[What you need to do] Return every line of the data that contains the word "equals".

[Working data]
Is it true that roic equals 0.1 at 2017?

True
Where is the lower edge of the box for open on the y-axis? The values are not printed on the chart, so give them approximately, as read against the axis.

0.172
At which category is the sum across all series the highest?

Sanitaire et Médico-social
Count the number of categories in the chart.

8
--
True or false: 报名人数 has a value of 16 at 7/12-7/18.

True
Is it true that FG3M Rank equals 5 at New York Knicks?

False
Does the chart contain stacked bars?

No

[Result for this task]
Is it true that roic equals 0.1 at 2017?
Is it true that FG3M Rank equals 5 at New York Knicks?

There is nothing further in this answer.